**Task to carry out**
Copy out the items word for word, starting at the very top and stopping after the line with "text_box OC1F [284, 585, 372, 641]", including that line.

**Records supplied**
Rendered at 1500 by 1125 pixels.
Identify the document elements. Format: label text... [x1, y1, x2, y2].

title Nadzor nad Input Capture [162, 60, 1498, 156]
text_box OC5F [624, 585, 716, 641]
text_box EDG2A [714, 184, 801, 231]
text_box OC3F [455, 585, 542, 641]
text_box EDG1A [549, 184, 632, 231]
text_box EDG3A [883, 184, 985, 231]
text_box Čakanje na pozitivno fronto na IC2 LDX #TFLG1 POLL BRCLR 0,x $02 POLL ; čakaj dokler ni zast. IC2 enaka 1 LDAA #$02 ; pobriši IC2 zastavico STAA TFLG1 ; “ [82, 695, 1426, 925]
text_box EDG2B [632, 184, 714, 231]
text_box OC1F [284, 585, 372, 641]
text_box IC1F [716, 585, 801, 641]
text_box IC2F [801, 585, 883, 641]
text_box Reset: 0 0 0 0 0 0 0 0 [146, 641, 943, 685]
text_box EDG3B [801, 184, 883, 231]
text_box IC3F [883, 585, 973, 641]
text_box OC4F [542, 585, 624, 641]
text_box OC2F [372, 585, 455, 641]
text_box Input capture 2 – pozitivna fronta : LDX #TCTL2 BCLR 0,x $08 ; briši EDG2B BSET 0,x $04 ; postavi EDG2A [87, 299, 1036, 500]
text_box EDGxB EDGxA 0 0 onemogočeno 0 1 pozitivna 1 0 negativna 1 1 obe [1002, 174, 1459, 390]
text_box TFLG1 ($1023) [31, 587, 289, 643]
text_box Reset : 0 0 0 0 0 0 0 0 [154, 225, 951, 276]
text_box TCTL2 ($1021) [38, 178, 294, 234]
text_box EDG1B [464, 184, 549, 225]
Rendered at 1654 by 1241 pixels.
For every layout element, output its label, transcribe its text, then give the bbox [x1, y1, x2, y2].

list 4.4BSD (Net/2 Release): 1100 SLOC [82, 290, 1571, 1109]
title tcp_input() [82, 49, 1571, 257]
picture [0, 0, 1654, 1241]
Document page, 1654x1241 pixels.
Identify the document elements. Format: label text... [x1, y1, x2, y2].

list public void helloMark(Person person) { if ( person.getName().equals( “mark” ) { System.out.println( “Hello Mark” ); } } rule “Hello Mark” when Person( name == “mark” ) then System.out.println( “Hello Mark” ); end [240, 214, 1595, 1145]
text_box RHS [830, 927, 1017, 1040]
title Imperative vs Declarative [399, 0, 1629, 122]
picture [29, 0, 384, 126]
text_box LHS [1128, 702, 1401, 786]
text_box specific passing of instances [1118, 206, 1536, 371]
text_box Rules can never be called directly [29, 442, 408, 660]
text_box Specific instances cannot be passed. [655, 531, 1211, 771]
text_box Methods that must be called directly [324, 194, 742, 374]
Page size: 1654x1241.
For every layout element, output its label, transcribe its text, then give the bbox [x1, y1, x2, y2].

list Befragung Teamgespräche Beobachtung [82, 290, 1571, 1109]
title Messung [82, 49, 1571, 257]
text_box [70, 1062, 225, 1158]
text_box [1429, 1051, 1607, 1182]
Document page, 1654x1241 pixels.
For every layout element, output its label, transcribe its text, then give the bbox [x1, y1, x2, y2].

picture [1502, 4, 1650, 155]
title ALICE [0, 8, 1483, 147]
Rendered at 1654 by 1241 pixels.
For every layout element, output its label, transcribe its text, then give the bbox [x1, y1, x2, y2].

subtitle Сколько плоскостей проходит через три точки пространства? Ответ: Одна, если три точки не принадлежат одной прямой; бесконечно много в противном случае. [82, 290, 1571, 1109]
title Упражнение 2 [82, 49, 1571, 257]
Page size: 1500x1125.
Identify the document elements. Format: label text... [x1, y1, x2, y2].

**Answer below**
Rendered at 1500 by 1125 pixels.
Identify the document elements. Format: label text... [x1, y1, x2, y2].

title Nadzor nad Input Capture [162, 60, 1498, 156]
text_box OC5F [624, 585, 716, 641]
text_box EDG2A [714, 184, 801, 231]
text_box OC3F [455, 585, 542, 641]
text_box EDG1A [549, 184, 632, 231]
text_box EDG3A [883, 184, 985, 231]
text_box Čakanje na pozitivno fronto na IC2 LDX #TFLG1 POLL BRCLR 0,x $02 POLL ; čakaj dokler ni zast. IC2 enaka 1 LDAA #$02 ; pobriši IC2 zastavico STAA TFLG1 ; “ [82, 695, 1426, 925]
text_box EDG2B [632, 184, 714, 231]
text_box OC1F [284, 585, 372, 641]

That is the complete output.